Brief :: In your copy, reproduce each entry exactly and include no picture.

Stored data entries ::

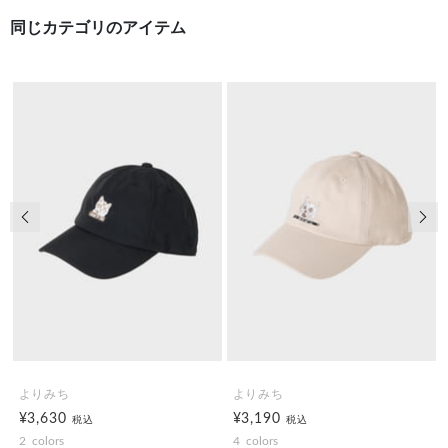
同じカテゴリのアイテム
前の画像
次の
よりみち
よりみち
¥3,630
¥3,190
税込
税込
2
colors
4
colors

Answer space ::
同じカテゴリのアイテム
前の画像
次の
よりみち
よりみち
¥3,630
¥3,190
税込
税込
2
colors
4
colors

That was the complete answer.